Here’s how I realized I was wrong: I took pairs of images, some by the same artist and some by different artists, scaled them down to size 224 x 224 as the VGG network expects, and examined the style difference between them. The following pair of images had a very large style difference (9.9587228e+10), but were actually produced by the same artist (George Stefanescu). The artwork on the left was produced in 1966, while the one on the right was done in 2001.

In fact, after examining 50 pairs of images by the same artist and 50 pairs by different artists and plotting their style differences using matplotlib, there was no noticeable correlation among style difference (red +’s are pairs with same artist, blue o’s are pairs with different artists.) So clearly, style difference used in this way is not effective for measuring whether two images were produced by the same artist.

#### Ok, so what is “style”?

Upon a more careful reading of the style transfer paper, they explain that for them, style really means the texture of an image, or features “that capture its general appearance in
terms of colour and localized structures.” So if an artist switches to a wildly different color scheme across several periods of his/her career, as in the above example, then those images would be considered to have very different styles, even though they were produced by the same person.

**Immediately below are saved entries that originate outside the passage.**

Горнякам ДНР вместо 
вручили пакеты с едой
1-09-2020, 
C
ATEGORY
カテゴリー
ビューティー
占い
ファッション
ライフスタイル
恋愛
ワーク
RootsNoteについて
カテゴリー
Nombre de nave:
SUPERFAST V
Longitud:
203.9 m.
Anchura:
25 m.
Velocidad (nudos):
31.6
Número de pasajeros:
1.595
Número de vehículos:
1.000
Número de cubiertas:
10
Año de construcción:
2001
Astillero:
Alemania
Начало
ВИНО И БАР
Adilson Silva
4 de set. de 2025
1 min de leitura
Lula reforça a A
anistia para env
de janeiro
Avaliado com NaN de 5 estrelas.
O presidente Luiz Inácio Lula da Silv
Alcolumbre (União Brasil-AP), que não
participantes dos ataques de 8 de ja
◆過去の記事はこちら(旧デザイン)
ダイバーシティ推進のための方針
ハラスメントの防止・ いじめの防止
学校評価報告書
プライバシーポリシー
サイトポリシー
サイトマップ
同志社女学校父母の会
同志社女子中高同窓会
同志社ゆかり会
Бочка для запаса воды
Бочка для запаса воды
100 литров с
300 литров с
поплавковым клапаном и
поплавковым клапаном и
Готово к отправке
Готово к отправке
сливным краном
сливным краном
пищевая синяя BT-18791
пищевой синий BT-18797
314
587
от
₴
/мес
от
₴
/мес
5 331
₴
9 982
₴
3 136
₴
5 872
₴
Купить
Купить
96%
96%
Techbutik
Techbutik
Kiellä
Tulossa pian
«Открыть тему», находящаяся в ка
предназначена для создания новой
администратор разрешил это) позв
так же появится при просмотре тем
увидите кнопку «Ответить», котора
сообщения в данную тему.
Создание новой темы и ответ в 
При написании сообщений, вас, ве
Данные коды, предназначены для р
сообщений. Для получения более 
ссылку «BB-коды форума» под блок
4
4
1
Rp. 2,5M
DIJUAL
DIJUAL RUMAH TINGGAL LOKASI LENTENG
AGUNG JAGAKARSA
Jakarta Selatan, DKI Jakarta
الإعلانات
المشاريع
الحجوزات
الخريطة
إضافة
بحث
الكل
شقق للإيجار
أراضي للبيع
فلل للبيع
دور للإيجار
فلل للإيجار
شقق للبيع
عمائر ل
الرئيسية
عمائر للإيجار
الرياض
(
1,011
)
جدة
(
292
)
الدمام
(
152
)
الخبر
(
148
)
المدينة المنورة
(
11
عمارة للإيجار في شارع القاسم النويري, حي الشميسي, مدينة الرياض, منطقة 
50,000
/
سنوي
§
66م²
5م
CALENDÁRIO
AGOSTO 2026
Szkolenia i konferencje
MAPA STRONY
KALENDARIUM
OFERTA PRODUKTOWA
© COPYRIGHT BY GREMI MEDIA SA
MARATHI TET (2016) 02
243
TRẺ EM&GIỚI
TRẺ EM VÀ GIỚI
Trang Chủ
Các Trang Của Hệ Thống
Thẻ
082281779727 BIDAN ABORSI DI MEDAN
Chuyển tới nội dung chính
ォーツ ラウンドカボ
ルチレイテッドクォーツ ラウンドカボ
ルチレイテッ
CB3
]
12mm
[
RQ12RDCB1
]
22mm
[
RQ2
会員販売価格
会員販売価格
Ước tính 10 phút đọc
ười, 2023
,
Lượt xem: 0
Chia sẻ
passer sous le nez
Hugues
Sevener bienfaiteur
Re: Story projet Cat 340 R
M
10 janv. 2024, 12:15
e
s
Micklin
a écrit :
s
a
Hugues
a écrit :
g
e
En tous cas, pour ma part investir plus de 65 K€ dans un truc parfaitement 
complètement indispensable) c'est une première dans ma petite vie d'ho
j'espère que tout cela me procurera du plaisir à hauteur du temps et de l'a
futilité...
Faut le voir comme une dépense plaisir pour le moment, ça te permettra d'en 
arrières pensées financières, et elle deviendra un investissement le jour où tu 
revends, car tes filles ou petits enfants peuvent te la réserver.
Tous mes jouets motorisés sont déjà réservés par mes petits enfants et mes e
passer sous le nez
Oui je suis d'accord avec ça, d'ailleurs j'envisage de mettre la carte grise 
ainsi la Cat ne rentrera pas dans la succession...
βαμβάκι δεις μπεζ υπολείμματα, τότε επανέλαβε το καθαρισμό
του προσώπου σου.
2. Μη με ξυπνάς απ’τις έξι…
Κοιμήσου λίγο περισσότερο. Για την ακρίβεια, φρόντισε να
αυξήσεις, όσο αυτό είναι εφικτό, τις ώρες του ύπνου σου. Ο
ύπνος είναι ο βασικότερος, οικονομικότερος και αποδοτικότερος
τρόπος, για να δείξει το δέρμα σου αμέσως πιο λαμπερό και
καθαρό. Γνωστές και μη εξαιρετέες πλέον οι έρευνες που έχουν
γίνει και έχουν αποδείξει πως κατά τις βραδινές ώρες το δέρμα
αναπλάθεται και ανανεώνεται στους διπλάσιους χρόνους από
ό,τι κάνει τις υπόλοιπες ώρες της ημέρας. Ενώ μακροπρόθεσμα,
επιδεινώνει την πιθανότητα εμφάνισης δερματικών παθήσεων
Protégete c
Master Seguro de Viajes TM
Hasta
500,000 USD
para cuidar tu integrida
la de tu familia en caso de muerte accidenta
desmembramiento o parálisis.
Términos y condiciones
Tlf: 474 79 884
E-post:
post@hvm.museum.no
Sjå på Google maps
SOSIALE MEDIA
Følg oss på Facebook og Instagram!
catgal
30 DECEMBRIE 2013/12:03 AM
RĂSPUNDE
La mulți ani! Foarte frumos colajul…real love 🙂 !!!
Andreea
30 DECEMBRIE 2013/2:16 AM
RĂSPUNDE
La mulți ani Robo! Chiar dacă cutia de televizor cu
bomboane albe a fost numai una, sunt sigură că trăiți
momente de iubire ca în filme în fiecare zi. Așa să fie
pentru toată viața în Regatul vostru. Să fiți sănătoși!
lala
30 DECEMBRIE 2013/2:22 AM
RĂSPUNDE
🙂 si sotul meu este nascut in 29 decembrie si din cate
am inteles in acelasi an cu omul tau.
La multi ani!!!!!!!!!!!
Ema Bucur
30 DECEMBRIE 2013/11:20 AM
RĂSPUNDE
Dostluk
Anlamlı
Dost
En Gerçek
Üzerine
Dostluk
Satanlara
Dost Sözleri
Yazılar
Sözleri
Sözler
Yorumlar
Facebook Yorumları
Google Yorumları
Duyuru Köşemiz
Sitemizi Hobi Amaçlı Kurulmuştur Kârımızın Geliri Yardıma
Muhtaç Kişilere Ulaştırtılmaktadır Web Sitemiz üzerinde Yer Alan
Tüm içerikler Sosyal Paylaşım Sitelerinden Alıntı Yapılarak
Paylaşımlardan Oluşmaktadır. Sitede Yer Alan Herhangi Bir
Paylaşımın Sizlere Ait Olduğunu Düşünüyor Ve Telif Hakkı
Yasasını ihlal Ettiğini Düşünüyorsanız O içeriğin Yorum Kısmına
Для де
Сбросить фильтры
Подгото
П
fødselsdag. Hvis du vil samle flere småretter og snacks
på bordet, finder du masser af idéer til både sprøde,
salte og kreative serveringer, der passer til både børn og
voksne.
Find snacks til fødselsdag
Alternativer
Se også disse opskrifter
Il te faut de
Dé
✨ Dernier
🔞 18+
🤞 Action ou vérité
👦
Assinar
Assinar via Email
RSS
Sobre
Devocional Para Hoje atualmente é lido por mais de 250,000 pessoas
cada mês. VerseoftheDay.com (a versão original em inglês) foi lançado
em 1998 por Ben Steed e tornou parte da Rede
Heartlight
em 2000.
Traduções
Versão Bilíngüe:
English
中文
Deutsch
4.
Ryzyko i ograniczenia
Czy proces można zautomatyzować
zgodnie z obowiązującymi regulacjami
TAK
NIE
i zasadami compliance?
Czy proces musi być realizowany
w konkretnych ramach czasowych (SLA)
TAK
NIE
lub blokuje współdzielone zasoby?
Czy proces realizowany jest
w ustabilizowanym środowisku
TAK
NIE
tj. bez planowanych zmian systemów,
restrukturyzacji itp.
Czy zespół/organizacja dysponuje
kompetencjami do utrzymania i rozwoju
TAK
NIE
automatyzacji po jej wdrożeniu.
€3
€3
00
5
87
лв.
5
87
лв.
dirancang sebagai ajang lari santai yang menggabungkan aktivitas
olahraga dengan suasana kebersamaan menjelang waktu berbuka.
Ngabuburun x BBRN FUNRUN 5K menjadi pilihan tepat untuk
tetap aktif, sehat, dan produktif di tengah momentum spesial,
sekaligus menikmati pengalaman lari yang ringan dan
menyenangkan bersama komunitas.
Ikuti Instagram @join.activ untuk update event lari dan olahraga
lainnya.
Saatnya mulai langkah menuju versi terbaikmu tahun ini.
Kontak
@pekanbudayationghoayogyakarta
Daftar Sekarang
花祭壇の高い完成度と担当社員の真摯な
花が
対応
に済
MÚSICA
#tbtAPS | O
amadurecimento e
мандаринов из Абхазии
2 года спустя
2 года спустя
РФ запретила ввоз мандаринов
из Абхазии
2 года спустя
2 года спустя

How exactly can we visualize what style is being captured by the Gram matrices? As explained in the paper, given a target image, we can start with a randomly generated white noise image, compute its style difference from the target image, and then minimize that style difference by performing gradient descent on the white noise image to arrive at one that is similar in style to the target image but with none of the content. This took a bit of messing around with Tensorflow for me to figure out how to set it up properly, so here’s a summary of how the process works:

• Set up the graph the same as above, but now the input image is a Variable instead of Placeholder
• Initialize the input image variable
• Assign the desired style image to the image variable
• Construct the style difference tensor: this will measure the style difference between the image input variable on future runs of the session and the desired style image, whose Gram matrices are now considered fixed
• Define an optimizer to minimize the style difference tensor
• Initialize the input image variable again to clear out the style image and assign it a randomly generated white noise image
• Run the optimizer for the desired number of iterations and watch the input image variable change

Below you can see the style reconstructions of the Stefanescu image on the right above. Each reconstruction uses increasingly more convolutional layers of the network than the previous one (e.g. the first uses the first layer only, the second uses the first and second, etc.) In all images, 2000 iterations were performed.

We notice that color is a predominant feature of each style representation, and that the more layers we include, the better sense we get of the structures of localized features.

One interesting thing to note is that the optimizer doesn’t care about keeping the pixel values in the desired range of 0 to 255. So before displaying the images, we need to clip any values outside of this range.

#### Summary

From this experiment, I now know that a computer’s interpretation of style relies heavily on color and texture of an image, which is not necessarily a good indicator of what we think of as a particular artist’s style. Hopefully I can continue thinking of more effective ways to solve the Kaggle problem, but in the meantime, I learned a lot about convolutional neural networks, Tensorflow, and artistic style.